Role Description
As AI HPC Engineer at ACL, you will be contributing to achieving ACL's mission of delivering advanced parallel computing research by:
- Building theoretical models that break down KLA's image processing algorithms, that leverage AI, in computing terms such as bandwidth, computational FLOPS, etc.
- Bridging the gap between the theoretical peak performance achievable on current and next-gen hardware such as GPUs and AI accelerators by enhancing the algorithm.
- Porting and optimizing algorithms on current and next-gen CPUs, GPUs, and AI accelerators by leveraging constructs in high-performance modern programming languages such as C++-14/C++-17, and low-level programming models such as SIMD extensions (SSE/AVX), CUDA, OpenVINO, etc.
- Exploring paths to achieve price-optimized-performance in next-generation devices that implement revolutionary new solutions to accelerate AI algorithms for training and inference.
Expected Background
- 3-7 Year's of Experience required in GPU Programming using CUDA.

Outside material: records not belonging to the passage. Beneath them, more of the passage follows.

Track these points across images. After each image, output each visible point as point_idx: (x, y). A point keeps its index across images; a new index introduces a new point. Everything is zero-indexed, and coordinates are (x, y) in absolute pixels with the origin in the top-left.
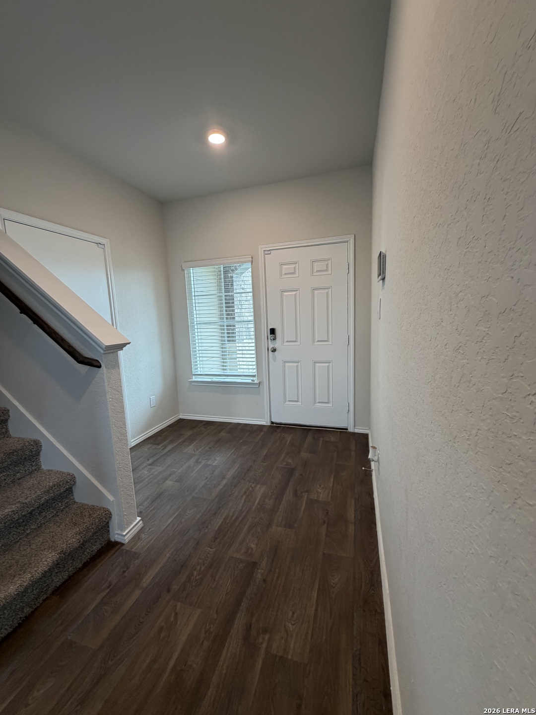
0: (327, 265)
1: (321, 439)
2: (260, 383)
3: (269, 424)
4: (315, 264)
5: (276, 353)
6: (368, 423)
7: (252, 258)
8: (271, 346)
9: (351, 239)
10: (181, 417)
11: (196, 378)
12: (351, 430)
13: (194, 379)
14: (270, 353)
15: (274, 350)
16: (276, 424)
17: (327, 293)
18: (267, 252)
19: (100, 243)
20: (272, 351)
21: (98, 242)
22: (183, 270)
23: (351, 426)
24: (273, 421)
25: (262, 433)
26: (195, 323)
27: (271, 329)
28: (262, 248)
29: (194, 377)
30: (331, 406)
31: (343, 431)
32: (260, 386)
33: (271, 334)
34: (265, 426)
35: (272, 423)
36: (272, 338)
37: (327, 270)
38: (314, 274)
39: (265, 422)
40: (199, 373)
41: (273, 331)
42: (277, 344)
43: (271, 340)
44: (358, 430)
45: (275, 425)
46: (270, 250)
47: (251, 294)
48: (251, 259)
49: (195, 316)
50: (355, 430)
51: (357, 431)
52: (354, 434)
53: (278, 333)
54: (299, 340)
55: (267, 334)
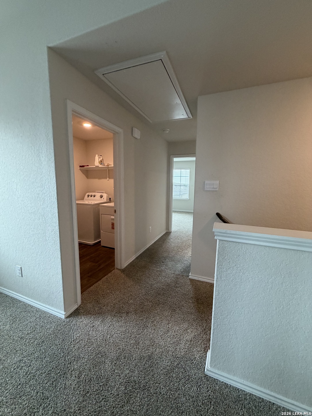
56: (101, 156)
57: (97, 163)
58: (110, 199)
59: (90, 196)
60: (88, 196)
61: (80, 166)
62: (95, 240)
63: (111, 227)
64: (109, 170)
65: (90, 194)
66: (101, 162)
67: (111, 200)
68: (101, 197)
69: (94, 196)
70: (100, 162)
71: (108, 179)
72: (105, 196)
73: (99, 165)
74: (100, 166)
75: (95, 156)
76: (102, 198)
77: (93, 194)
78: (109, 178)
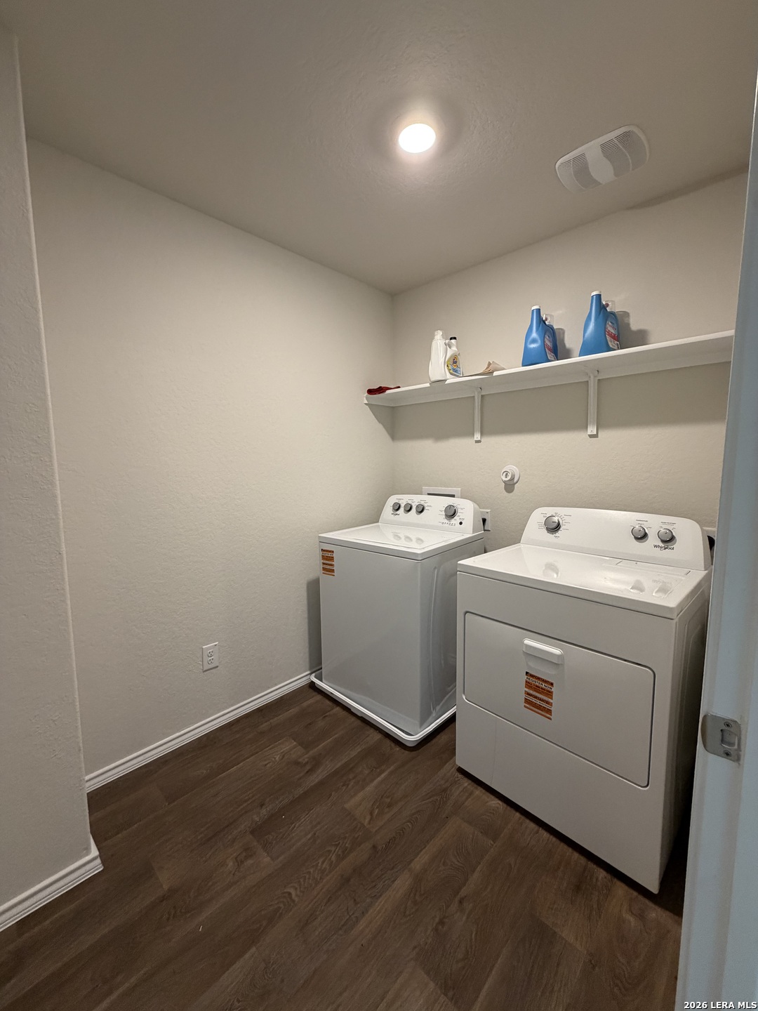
56: (453, 341)
57: (437, 369)
58: (484, 521)
59: (402, 509)
60: (397, 508)
61: (370, 392)
62: (423, 722)
63: (523, 696)
64: (482, 396)
65: (404, 499)
66: (454, 364)
67: (488, 526)
68: (451, 513)
69: (421, 510)
70: (452, 360)
71: (477, 436)
72: (467, 510)
73: (448, 375)
74: (451, 380)
75: (432, 338)
76: (453, 521)
77: (416, 500)
78: (482, 434)
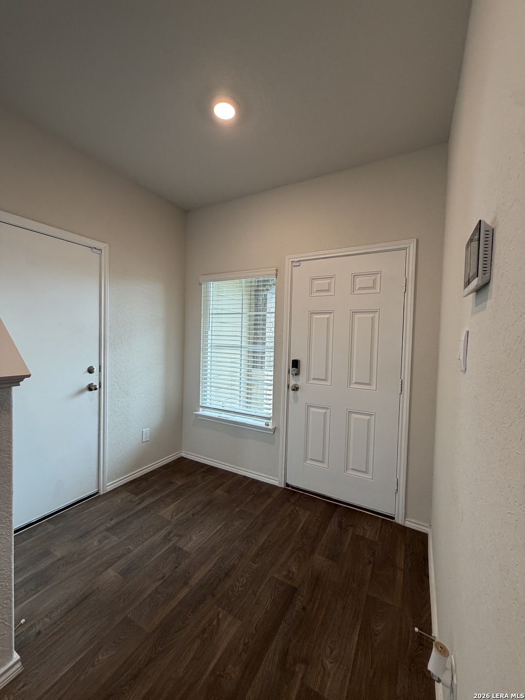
0: (374, 281)
1: (351, 530)
2: (275, 429)
3: (283, 486)
4: (358, 279)
5: (298, 392)
6: (428, 516)
7: (277, 270)
8: (292, 383)
9: (412, 246)
10: (184, 455)
11: (204, 411)
12: (399, 520)
13: (201, 412)
14: (291, 392)
15: (296, 389)
16: (292, 487)
17: (373, 319)
18: (296, 264)
19: (95, 248)
20: (293, 390)
21: (92, 246)
22: (200, 284)
23: (400, 515)
24: (289, 482)
25: (271, 500)
26: (209, 345)
27: (293, 361)
28: (289, 259)
29: (201, 409)
30: (371, 477)
31: (385, 521)
32: (275, 432)
33: (293, 367)
34: (277, 487)
35: (287, 485)
36: (294, 373)
37: (373, 287)
38: (355, 292)
39: (278, 482)
40: (208, 405)
41: (296, 364)
42: (301, 381)
43: (293, 375)
44: (411, 524)
45: (290, 488)
46: (299, 261)
47: (273, 315)
48: (275, 272)
49: (210, 337)
50: (406, 522)
51: (408, 524)
52: (404, 529)
53: (303, 366)
54: (329, 379)
55: (289, 366)
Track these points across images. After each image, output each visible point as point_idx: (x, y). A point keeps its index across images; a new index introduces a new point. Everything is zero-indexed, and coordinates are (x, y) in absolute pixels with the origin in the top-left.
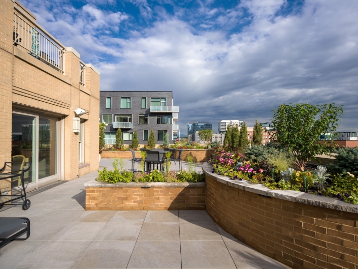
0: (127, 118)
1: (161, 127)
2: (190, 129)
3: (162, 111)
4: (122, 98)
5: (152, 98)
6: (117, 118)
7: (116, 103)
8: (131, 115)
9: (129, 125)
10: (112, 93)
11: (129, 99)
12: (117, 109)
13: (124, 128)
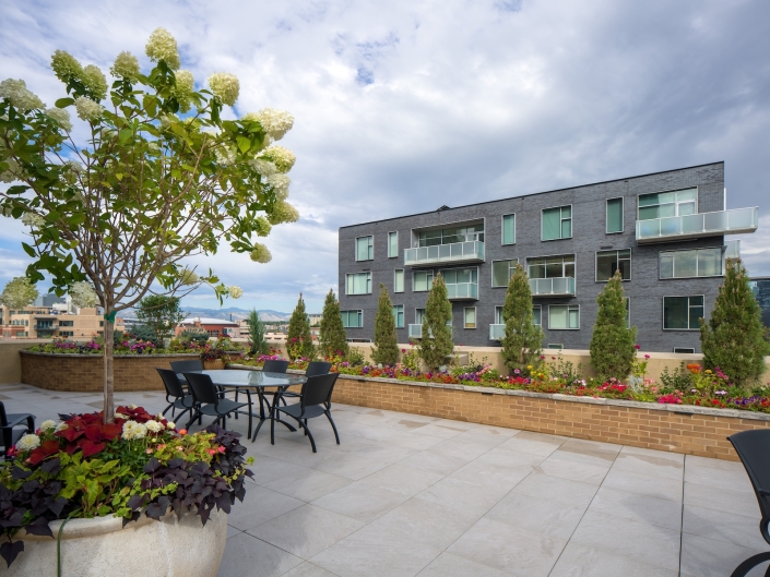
0: (561, 266)
1: (679, 289)
3: (682, 233)
4: (545, 211)
5: (641, 197)
6: (532, 269)
7: (528, 228)
8: (571, 257)
9: (566, 286)
10: (519, 202)
11: (567, 213)
12: (531, 244)
13: (552, 293)
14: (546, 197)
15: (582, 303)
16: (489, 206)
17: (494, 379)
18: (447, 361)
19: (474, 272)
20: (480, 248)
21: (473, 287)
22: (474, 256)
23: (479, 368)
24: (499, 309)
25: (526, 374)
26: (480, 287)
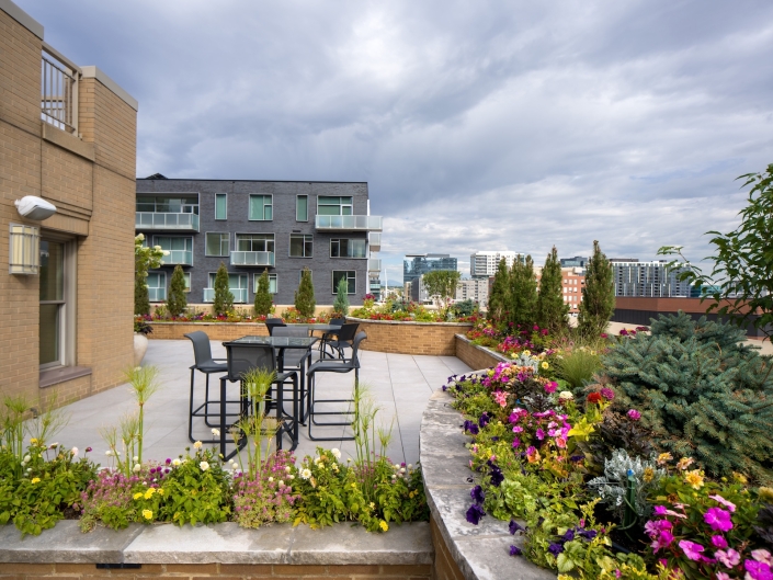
0: (264, 242)
1: (342, 265)
2: (409, 269)
3: (343, 228)
4: (252, 196)
5: (320, 197)
6: (241, 242)
7: (237, 208)
8: (271, 236)
9: (267, 259)
10: (230, 185)
11: (268, 200)
12: (240, 222)
13: (257, 264)
14: (253, 184)
15: (279, 272)
16: (204, 183)
17: (209, 318)
18: (183, 311)
19: (189, 241)
20: (195, 220)
21: (188, 255)
22: (189, 227)
23: (202, 314)
24: (213, 275)
25: (226, 316)
26: (195, 255)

- Graduates in Ph.D, MS in EE/CS/CSE.
- Bachelors graduates will also be considered with exceptional background and prior experience in HPC field.
- Strong foundation in computer architecture, with interest in high performance parallel processing at the device level (GPUs or CPUs/SIMD).
- Strong mental model of computational loads and mapping different algorithms to parallel architectures.
- Proficient in programming skills in C/C++/Python.
- Good understanding and exposure to the Linux operating system at the user level.
- Exposure to multiprocessor and multithreading concepts
- A self-motivated individual with good communication skills.
Bonus Skills
- Hands-on experience with GPU programming using CUDA, OpenCL or SYCL, and modern CPU programming constructs such as those in C++-14 / C++-17
- Exposure to profiling tools such as NSIGHT or VTUNE.
- Experience with large-scale distributed HPC systems.
- Familiarity with AI frameworks like TensorFlow.
- Hands-on work in developing and optimizing computer vision algorithms at scale.